[Source material — start]

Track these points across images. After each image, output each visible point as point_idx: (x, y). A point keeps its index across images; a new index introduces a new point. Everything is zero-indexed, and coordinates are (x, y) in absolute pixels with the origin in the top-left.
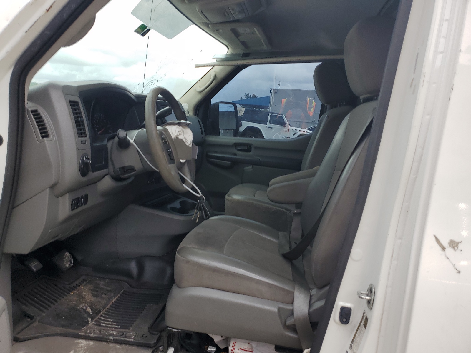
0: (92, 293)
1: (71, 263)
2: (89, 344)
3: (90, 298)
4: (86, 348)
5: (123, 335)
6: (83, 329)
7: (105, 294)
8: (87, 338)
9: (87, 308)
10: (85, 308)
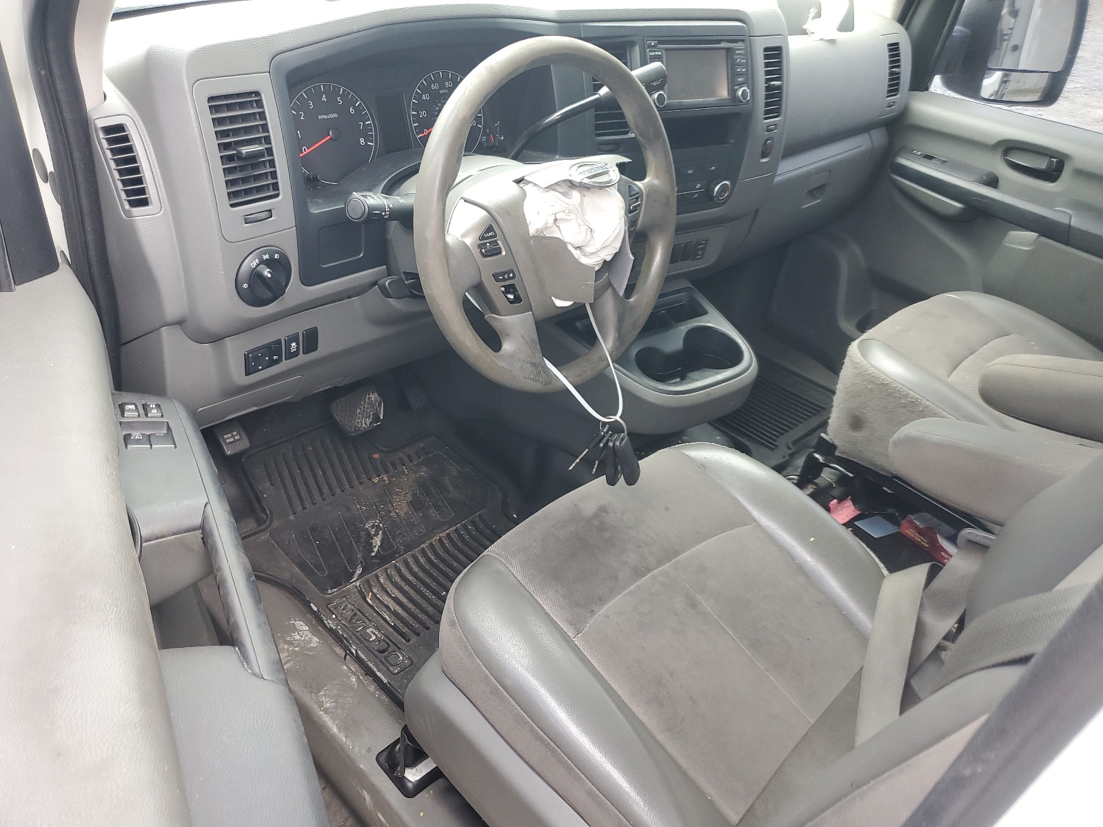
0: (414, 495)
1: (376, 419)
2: (311, 640)
3: (401, 507)
4: (297, 649)
5: (383, 652)
6: (330, 591)
7: (437, 508)
8: (317, 620)
9: (376, 535)
10: (373, 532)
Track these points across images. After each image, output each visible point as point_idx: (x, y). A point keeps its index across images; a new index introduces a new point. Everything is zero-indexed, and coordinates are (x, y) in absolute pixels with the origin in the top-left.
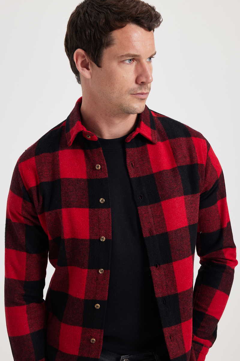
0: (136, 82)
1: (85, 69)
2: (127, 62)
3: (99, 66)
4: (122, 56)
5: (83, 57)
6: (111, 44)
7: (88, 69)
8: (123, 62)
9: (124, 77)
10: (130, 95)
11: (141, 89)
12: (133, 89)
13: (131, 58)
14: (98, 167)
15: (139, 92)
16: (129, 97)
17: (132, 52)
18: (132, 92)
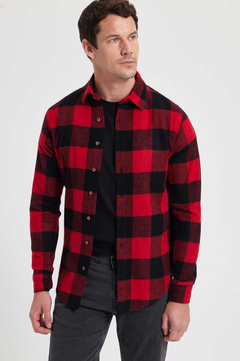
0: (121, 54)
1: (90, 52)
2: (112, 41)
3: (97, 48)
4: (107, 37)
5: (88, 44)
6: (100, 31)
7: (92, 52)
8: (109, 41)
9: (112, 52)
10: (119, 64)
11: (125, 58)
12: (120, 60)
13: (115, 38)
14: (99, 120)
15: (124, 61)
16: (118, 66)
17: (113, 33)
18: (120, 62)
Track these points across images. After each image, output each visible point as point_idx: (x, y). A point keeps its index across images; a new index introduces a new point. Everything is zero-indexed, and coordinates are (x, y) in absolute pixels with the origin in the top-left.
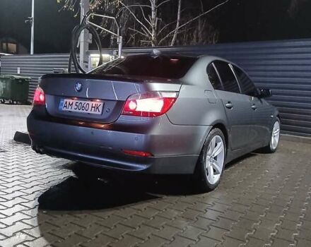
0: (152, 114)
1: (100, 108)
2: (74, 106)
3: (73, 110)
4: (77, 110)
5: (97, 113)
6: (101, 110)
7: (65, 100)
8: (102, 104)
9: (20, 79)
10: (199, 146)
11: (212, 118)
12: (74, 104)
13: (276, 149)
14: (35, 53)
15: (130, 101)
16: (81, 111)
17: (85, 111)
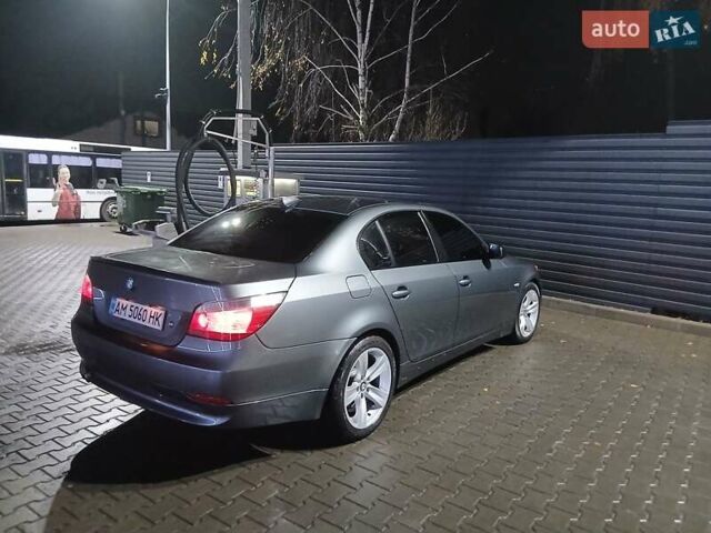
0: (235, 337)
1: (161, 320)
2: (128, 312)
3: (127, 318)
4: (132, 319)
5: (156, 327)
6: (161, 324)
7: (118, 300)
8: (163, 312)
9: (149, 193)
10: (329, 372)
11: (359, 321)
12: (128, 308)
13: (530, 337)
14: (172, 148)
15: (199, 314)
16: (136, 320)
17: (141, 322)
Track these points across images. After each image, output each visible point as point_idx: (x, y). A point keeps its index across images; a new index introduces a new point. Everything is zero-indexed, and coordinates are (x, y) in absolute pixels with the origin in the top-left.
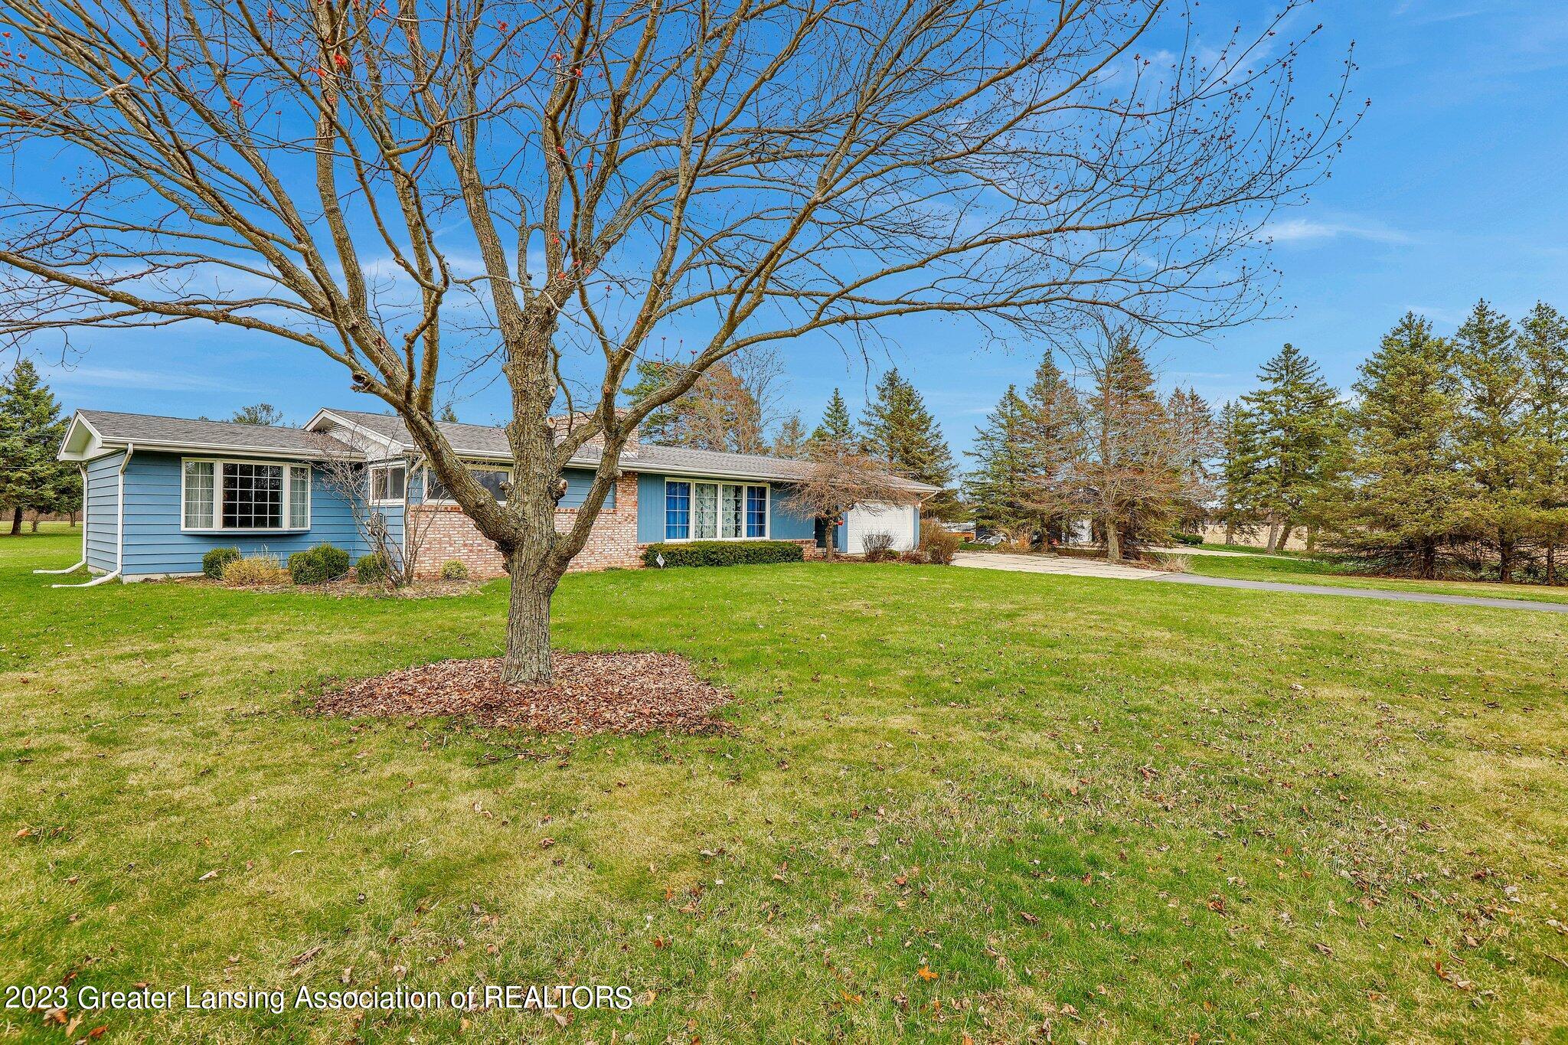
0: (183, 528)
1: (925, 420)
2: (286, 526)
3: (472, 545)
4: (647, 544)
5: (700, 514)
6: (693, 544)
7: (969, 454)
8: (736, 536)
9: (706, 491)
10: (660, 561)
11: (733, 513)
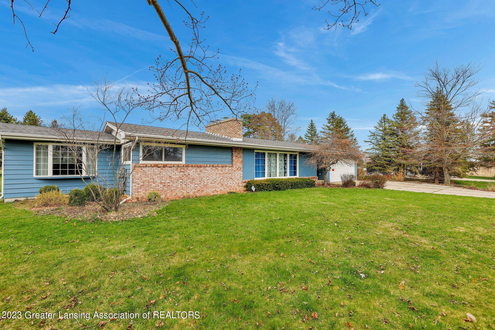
0: (35, 176)
1: (347, 130)
2: (84, 174)
3: (164, 183)
4: (247, 181)
5: (270, 166)
6: (267, 180)
7: (367, 142)
8: (285, 176)
9: (272, 156)
10: (253, 189)
11: (283, 165)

[Source material — finish]

- _Exercise details_: Copy the records exactly as they appear, leaving every picture out.

- _Exercise solution_:
Track these points across images. After each image, output each visible point as point_idx: (x, y). A point keeps its index across images; a new index introduces a new point. Everything is zero-indexed, and coordinates are (x, y) in absolute pixels with the origin in the top-left.
0: (92, 293)
1: (71, 263)
2: (89, 344)
3: (90, 298)
4: (86, 348)
5: (123, 335)
6: (83, 329)
7: (105, 294)
8: (87, 338)
9: (87, 308)
10: (85, 308)
0: (414, 495)
1: (376, 419)
2: (311, 640)
3: (401, 507)
4: (297, 649)
5: (383, 652)
6: (330, 591)
7: (437, 508)
8: (317, 620)
9: (376, 535)
10: (373, 532)
Track these points across images. After each image, output each visible point as point_idx: (x, y). A point keeps its index across images; a new index introduces a new point. Everything is zero-indexed, and coordinates are (x, y) in absolute pixels with the origin in the top-left.
0: (136, 82)
1: (85, 69)
2: (127, 62)
3: (99, 66)
4: (122, 56)
5: (83, 57)
6: (111, 44)
7: (88, 69)
8: (123, 62)
9: (124, 77)
10: (130, 95)
11: (141, 89)
12: (133, 89)
13: (131, 58)
14: (98, 167)
15: (139, 92)
16: (129, 97)
17: (132, 52)
18: (132, 92)
0: (121, 54)
1: (90, 52)
2: (112, 41)
3: (97, 48)
4: (107, 37)
5: (88, 44)
6: (100, 31)
7: (92, 52)
8: (109, 41)
9: (112, 52)
10: (119, 64)
11: (125, 58)
12: (120, 60)
13: (115, 38)
14: (99, 120)
15: (124, 61)
16: (118, 66)
17: (113, 33)
18: (120, 62)
Track these points across images. After each image, output each visible point as point_idx: (x, y). A point keeps its index across images; a new index introduces a new point. Everything is zero-indexed, and coordinates are (x, y) in absolute pixels with the origin in the top-left.
0: (152, 114)
1: (100, 108)
2: (74, 106)
3: (73, 110)
4: (77, 110)
5: (97, 113)
6: (101, 110)
7: (65, 100)
8: (102, 104)
9: (20, 79)
10: (199, 146)
11: (212, 118)
12: (74, 104)
13: (276, 149)
14: (35, 53)
15: (130, 101)
16: (81, 111)
17: (85, 111)
0: (235, 337)
1: (161, 320)
2: (128, 312)
3: (127, 318)
4: (132, 319)
5: (156, 327)
6: (161, 324)
7: (118, 300)
8: (163, 312)
9: (149, 193)
10: (329, 372)
11: (359, 321)
12: (128, 308)
13: (530, 337)
14: (172, 148)
15: (199, 314)
16: (136, 320)
17: (141, 322)
Track these points across images. After each image, output each visible point as point_idx: (x, y). A point keeps its index across images; a new index introduces a new point. Everything is zero-indexed, and coordinates are (x, y) in absolute pixels with the origin in the top-left.
0: (183, 528)
1: (925, 420)
2: (286, 526)
3: (472, 545)
4: (647, 544)
5: (700, 514)
6: (693, 544)
7: (969, 454)
8: (736, 536)
9: (706, 491)
10: (660, 561)
11: (733, 513)
0: (35, 176)
1: (347, 130)
2: (84, 174)
3: (164, 183)
4: (247, 181)
5: (270, 166)
6: (267, 180)
7: (367, 142)
8: (285, 176)
9: (272, 156)
10: (253, 189)
11: (283, 165)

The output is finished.